In “Nocturnes,” Jones also approaches jazz and musical scores as expressions in visual language. The scores also offer modes of thinking about relationality and experimentation. What sonic variations and improvisational turns emerge through the uneven, broken, and almost disappearing staff lines in pieces such as Score for Tenderness and Grace (Solo) (2022) and Oxide Trio (2021)? In the preface to his poetry collection Blue Fasa (2015), Nathaniel Mackey discusses the experience of being pulled, referencing zār rituals and spiritual possession in Northern, Sudan. Mackey writes, “Pull is also what one can do, what one can succumb to…perturbations attendant on feeling-with.” His writing resonates with my own experience of jazz, and the pull that takes over. I am curious about Jones’s experiences of being pulled through her practice, contending with different affective realms. Mackey’s interpretation of pull signals a relinquishing of control, an openness to wherever an experience carries you. It is the pull of jazz, the pull of  abstraction. The viscerality of this pull in Jones’s work compels me to feel-with each piece, as Mackey suggests. 

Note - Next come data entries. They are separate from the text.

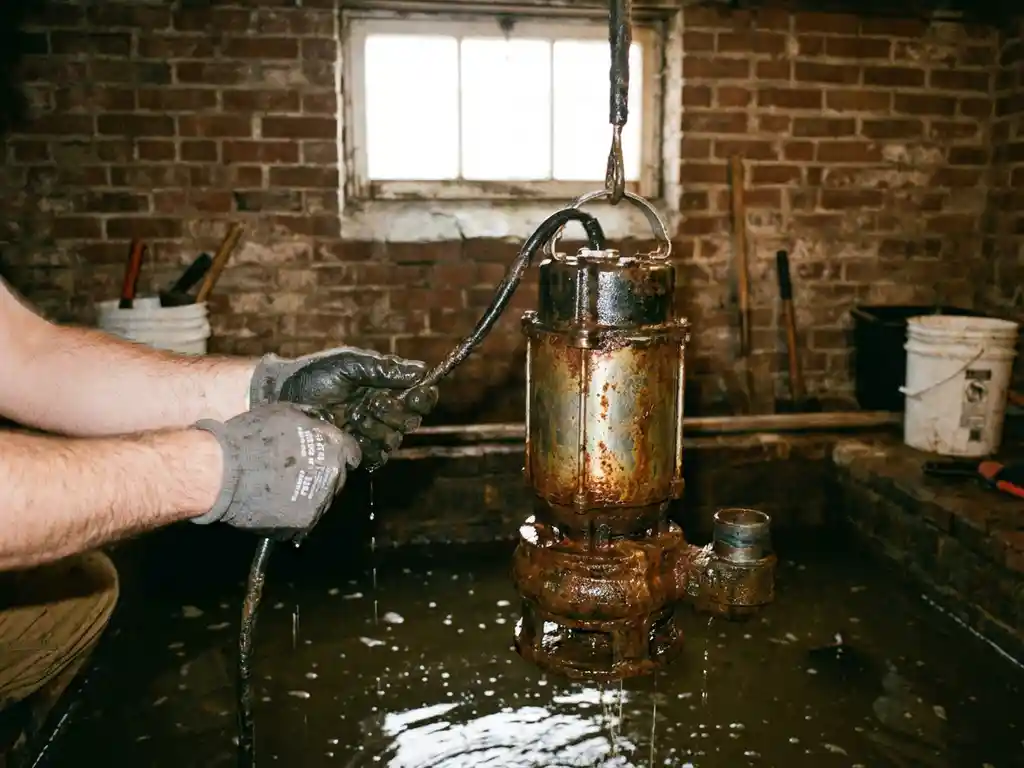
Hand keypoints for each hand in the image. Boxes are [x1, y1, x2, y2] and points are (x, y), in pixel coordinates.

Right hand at [192, 403, 361, 542]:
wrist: (224, 471)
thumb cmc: (252, 436)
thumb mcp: (285, 412)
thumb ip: (310, 418)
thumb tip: (318, 421)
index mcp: (333, 447)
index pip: (352, 452)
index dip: (342, 452)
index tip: (332, 454)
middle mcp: (333, 475)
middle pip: (338, 476)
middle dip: (325, 473)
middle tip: (302, 470)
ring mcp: (319, 501)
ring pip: (324, 498)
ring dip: (312, 493)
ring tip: (286, 487)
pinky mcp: (303, 522)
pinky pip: (307, 516)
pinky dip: (297, 510)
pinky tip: (279, 502)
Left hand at [249, 347, 437, 469]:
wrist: (284, 399)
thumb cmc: (316, 376)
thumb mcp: (350, 364)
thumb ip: (385, 369)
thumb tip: (421, 370)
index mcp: (385, 387)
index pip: (418, 396)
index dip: (422, 397)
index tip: (418, 395)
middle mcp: (382, 410)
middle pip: (410, 420)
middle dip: (396, 413)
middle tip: (374, 403)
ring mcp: (370, 432)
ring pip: (395, 439)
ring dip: (378, 428)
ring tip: (355, 416)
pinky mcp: (356, 451)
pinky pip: (378, 457)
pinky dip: (369, 446)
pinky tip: (351, 433)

Nocturne 1 & 2/Acoustic panel, architectural felt, and acrylic on canvas/48 × 36 × 3 in/2022

I often think about the overwhelming association of Black artists with representational work, and the limits this places on other critical explorations of Black life. Continuing his discussion of Holiday’s voice, Moten asks: “What does it mean to surrender to the lyric? It’s not only an abstract reaching, this going for, this willingness to fail.” Jones’s “Nocturnes” is an opportunity to surrender to the emotions conjured in the experiences of looking and listening, while refusing the confines of definition. Surrender is neither easy nor idyllic, and it is processual. Against demands for transparency, and the extraction of Black life for consumption, Jones creates territories that I may never understand or fully traverse—this feels deeply significant.